Nick (Jason Bateman) toils away for slave-driving psycho Harken (Kevin Spacey). Kurt (Jason Sudeikis) has to deal with Pellit (Colin Farrell), the sleazy cokehead who’s just inherited the business. And Dale (Charlie Day) is being sexually harassed by the voracious Julia (Jennifer Aniston). The three friends decide to kill their bosses, but it’s not going to be easy.
In terms of attracting an audience, the biggest draw is clearly supposed to be the bosses themselves, with Farrell, Spacey and Aniston cutting loose and hamming it up gleefully. But it’s the actors playing the hapless trio of employees that are the best reason to watch Horrible Bosses.
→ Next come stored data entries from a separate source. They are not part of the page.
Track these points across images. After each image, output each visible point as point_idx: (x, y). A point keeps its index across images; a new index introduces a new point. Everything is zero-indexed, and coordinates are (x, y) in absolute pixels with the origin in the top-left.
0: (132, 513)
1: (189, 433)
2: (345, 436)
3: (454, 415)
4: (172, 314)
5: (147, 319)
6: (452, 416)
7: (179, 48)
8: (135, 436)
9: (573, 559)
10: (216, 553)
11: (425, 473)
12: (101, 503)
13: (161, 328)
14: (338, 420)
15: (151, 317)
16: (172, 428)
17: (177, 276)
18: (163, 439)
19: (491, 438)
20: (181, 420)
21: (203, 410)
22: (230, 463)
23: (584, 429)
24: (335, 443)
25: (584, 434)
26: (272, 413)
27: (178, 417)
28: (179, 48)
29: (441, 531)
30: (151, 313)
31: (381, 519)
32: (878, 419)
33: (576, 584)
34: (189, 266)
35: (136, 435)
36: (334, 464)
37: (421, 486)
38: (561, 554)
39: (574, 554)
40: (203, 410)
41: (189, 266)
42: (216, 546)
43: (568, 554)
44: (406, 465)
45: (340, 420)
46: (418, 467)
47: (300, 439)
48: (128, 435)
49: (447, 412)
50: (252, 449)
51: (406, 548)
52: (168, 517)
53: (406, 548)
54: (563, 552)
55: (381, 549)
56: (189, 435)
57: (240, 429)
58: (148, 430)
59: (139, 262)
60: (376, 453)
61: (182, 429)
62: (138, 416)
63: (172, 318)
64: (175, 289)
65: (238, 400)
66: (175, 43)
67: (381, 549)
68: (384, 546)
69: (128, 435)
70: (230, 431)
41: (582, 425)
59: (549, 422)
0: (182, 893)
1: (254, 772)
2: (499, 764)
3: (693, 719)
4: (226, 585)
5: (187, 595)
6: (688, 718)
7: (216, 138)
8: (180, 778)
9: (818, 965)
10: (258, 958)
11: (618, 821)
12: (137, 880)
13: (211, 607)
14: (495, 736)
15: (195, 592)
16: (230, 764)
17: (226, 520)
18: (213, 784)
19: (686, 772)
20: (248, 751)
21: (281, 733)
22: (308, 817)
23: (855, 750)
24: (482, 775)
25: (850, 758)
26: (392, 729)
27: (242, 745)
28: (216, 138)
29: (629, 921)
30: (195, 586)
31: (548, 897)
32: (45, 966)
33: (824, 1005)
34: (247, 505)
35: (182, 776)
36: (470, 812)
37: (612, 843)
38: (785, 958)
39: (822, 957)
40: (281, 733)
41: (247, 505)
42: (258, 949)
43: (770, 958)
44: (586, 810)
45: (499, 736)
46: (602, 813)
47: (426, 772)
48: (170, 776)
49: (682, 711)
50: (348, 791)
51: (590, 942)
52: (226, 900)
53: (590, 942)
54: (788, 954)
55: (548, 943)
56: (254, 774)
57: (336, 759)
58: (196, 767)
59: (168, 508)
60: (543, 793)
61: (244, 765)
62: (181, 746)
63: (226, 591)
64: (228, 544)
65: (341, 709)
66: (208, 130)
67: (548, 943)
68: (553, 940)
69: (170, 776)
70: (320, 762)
Bateman (Juno) has been in need of a really good starring vehicle since the much mourned Arrested Development, and although this isn’t it, he shares a great chemistry with his two co-stars. Sudeikis (SNL, Hall Pass) brings an easy charm to his sleazier character, while Day (It’s Always Sunny in Philadelphia) is very funny indeed as the skittish and naive Dale. Jamie Foxx also scores laughs as their “murder consultant” Motherfucker Jones.
The general plot is pretty dark stuff, but director Seth Gordon (The King of Kong, Four Christmases) keeps the pace brisk and avoids dwelling on anything too mean-spirited (well, mostly). The film works best when it allows the three leads room to riff off each other. A succession of well-constructed in-jokes, quick-fire dialogue, and obscure movie references (Snow Falling on Cedars, anyone?) make their scenes tremendously enjoyable. Things get a little trickier when we’re asked to believe that a trio this likeable and relatable could seriously consider murdering anyone. They’re still good when they’re split up, but the scenes with their bosses grow repetitive. We get it: Spacey’s evil, Aniston’s a nymphomaniac, and Farrell is repulsive (although the latter gets a lot less screen-time).
It’s let down by a disappointing ending and there are surprisingly few big laughs, but if you’re looking for an entertaining way to pass 90-odd minutes, Bateman, Sudeikis, and Day make it worth your time.
Verdict: Funny, but not hysterical, it’s the three on-form lead actors that are worth paying to see.